I found myself either in the wood shop or with my mind reading from the works of other crafstman and read these books like they were law books.  I learned as much as I could assorb from the books and practiced on different wood joints and tested them to determine which were the best joint for a perticular job.  I made my share of the dato joints and the common wood joints in cabinet work.  Competion was stiff and things were tight and I needed to figure out how to increase my work productivitly and started seeking additional shop methods.

One day in early 1990's at a woodworking show in Portland Oregon I met a young energy filled Represenative from Kreg Tools whom was demostrating and selling the Kreg jig.  He was full of knowledge and information relating to woodworking and its construction with skills that left you knowing without a doubt that he knew more than: "this is a product I'm selling and this is a butt joint and you join it here with two screws drilled in piece." 

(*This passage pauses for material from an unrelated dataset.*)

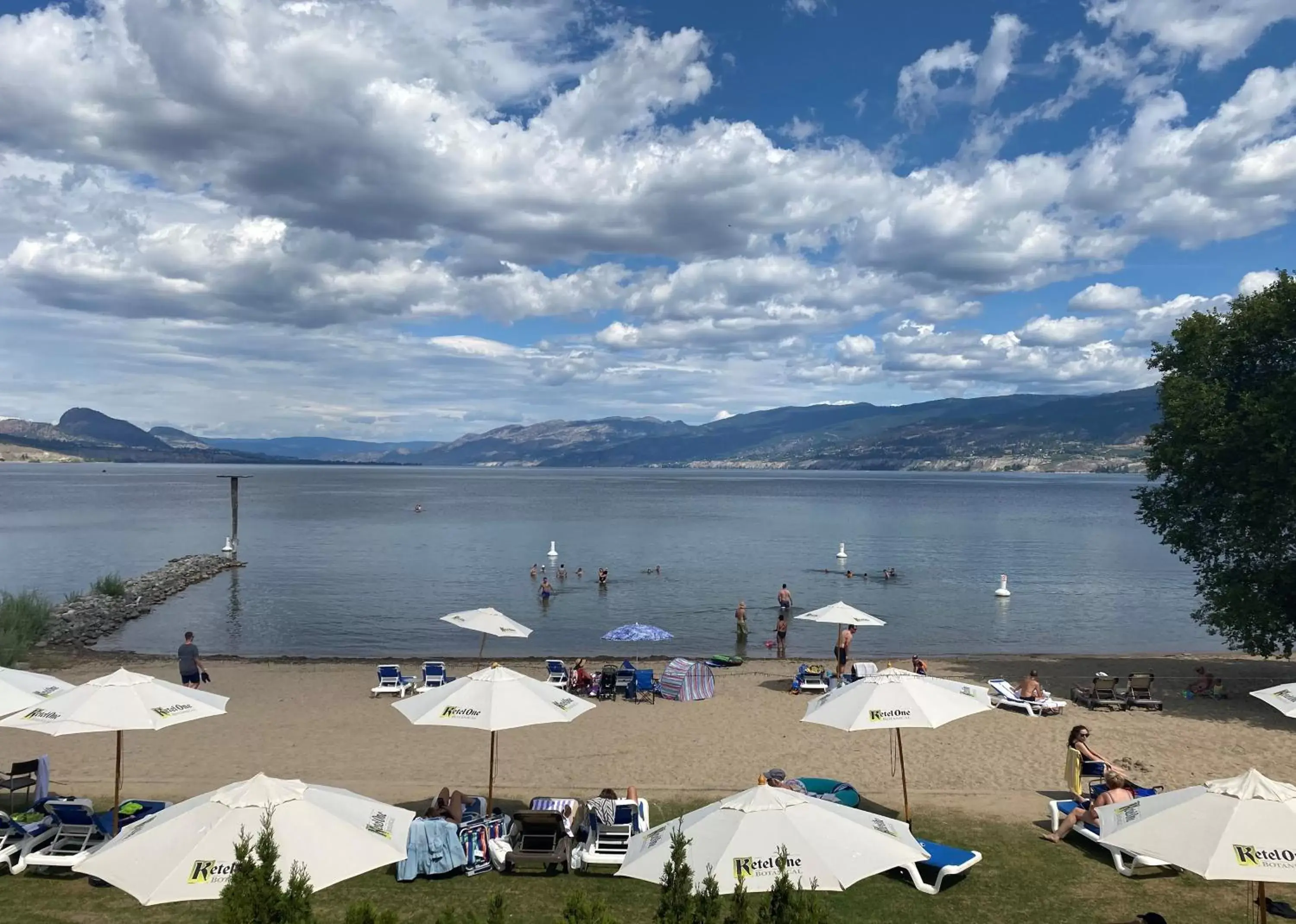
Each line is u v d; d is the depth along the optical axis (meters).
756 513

Talking with him he told me of his years of experience and had  been a cabinet maker in his own shop.   He demostrated the kreg jig to me showing me ways to make joints that were unheard of before in wood jointery of which were complicated joints.  I bought that tool which was the K2 kreg jig.   I took it home and it changed my whole method of building cabinets and actually about doubled my shop products.  My point here is that there is always a different method and way of arriving at the same gold.  Your method and my methods might not be the same however they can arrive to perform the same functions.  A bed frame you build with logs will perform the same as mine, they just have a different form of how they look. 

What I am trying to convey to you is that you are practicing a harder form of craftsmanship that I am as you have to figure out how to make your joint fit where as I just cut mine to fit.  You are a "CRAFTSMAN".



At 11:43am on November 16, 2011, Jay Boutwell said…

 Lynn,Thank you for extending your friendship. I am most honored and look forward to working together to make woodworking a more enjoyable venture.  I hop I can be of some help to you.